Call it great marketing or just a tendency to love the sweet stuff, many of us still reach for a sugar ladened drink when we need an afternoon pick-me-up.
To help you make a more conscious and healthy choice, we’ve revealed ten things you should know about sugary drinks.
Here in the UK, we love sugary drinks. In a report by PureGym, Brits drink an average of 322 cans a year. That’s the equivalent of 2 litres a week.
The good news is, we aren’t top of the list. Germany takes first place with an average consumption of 432 cans a year. Next is Denmark with 378 cans a year, and then the Czech Republic with 375 cans a year.
When we’re feeling stressed or tired our body naturally wants to reach for sugary or high-fat foods. According to research in The Journal of Endocrinology & Metabolism, sugary-drinks can help relieve stress by blunting the stress hormone cortisol.
This sounds great, but due to the emotional response that sugar gives you, it leads to your body wanting more.
In a report conducted by Cancer Research, teenagers in the UK drink enough sugary-drinks to fill a bathtub.
The charity reviewed data from the national diet survey and found children of all ages were consuming too much sugar in drinks.
For an average teenager drinking a 600ml bottle of fizzy pop, this would exceed the recommended daily allowance for sugar. One bottle is a whole day’s sugar for a teenager in just one drink.
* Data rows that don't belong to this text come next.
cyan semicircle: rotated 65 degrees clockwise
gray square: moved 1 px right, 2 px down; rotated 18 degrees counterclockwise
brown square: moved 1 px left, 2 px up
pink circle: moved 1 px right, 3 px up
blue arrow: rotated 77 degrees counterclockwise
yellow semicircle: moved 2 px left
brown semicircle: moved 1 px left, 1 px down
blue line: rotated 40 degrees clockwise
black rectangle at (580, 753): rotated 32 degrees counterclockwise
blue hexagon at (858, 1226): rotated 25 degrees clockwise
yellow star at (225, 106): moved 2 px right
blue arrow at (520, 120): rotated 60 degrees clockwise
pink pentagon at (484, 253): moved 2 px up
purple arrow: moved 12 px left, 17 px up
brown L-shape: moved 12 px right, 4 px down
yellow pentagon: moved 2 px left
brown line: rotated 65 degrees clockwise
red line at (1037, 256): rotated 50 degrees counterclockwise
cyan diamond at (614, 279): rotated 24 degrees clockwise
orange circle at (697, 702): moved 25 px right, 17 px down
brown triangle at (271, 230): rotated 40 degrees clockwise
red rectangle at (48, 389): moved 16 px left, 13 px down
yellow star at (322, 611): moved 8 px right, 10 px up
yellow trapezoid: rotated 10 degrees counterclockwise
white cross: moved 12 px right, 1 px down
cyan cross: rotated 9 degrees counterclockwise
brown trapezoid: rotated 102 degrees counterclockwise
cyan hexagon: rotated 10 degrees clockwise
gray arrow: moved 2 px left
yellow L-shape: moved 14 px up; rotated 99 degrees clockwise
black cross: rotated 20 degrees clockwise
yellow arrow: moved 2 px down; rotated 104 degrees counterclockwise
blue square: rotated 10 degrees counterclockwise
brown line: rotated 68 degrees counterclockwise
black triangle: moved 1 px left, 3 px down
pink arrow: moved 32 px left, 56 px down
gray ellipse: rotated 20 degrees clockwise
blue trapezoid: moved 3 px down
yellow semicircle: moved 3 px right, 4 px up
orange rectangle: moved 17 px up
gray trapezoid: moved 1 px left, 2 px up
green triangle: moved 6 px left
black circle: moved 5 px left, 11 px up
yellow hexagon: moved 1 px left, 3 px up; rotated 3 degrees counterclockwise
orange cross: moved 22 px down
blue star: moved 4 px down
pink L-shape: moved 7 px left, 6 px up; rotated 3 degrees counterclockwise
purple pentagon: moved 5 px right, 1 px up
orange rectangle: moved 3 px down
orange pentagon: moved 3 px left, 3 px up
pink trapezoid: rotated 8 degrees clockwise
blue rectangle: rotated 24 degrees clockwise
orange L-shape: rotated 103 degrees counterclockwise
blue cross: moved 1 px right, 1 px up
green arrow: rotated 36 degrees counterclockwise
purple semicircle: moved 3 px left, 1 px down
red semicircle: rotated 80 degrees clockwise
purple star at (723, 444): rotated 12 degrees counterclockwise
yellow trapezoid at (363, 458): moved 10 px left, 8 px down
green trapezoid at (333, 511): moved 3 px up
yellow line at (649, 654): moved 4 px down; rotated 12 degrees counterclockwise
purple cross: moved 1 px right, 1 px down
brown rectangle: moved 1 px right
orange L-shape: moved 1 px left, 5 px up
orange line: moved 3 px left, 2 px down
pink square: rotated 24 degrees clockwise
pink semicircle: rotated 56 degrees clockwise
While healthier alternatives are cropping up, one study at the University of Surrey found that additives E102 and E338 were common in most of the popular fizzy drinks brands.
One of the largest studies of its kind on sugary-drinks was conducted in 2013. The research revealed that consuming one soft drink a day increases type 2 diabetes risk by a fifth.
The study found that people who drank sugar-sweetened drinks were at a higher risk of developing type 2 diabetes. For every additional drink per day, there was an 18% increase in developing the disease.
According to European food guidelines, a five-year-old should have no more than 19 grams of sugar in a day. A 10-year-old no more than 24 grams of sugar, and teenagers and adults no more than 30 grams of sugar.
However, most sugary-drinks exceed our daily allowance in one drink. Per can drinks contain an average of 20 – 60 grams of sugar.
A study in the science journal, General Dentistry, found that cola is ten times more corrosive as fruit juice in the first three minutes of drinking.
Furthermore, the study discovered that drinking four cans of sugary drinks a day can increase your risk of tooth erosion by up to 252%.
You may be well aware that the more sugar you consume the more damage it can have on our diet and lifestyle. But a study found that those who drank sugary drinks regularly saw their waistlines expand by nearly three times as much as non-drinkers.
Reaching for a can or bottle of sugary drink provides you with no nutritional benefit. Fizzy drinks are predominantly made from sugar and water and give your body nothing in the way of nutrition. Instead, swap that sugar ladened drink for a glass of water and a light snack.
If you’re trying to remain focussed at work then sugary drinks may not be your friend. Scientists in America conducted a study on the impact of fizzy drinks on our memory.
In the research, mice fed the equivalent of five cans of sugary drinks a day had worse memories than mice without added sugar in their diet.